◆ **About this exercise**:
Pull out every line in the records that contains the word "data".

◆ **Records provided**:
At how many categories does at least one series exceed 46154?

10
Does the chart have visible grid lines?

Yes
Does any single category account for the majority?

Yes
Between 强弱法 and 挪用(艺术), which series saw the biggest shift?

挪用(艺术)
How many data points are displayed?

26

...

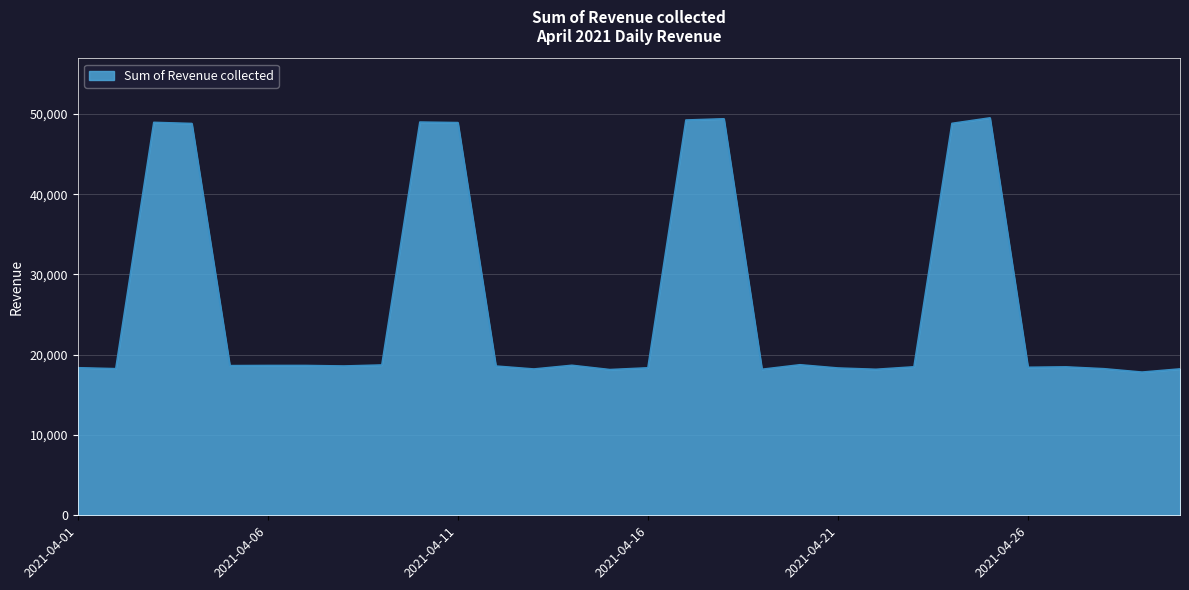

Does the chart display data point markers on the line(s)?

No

◆ **Your response**:
How many data points are displayed?
Does the chart display data point markers on the line(s)?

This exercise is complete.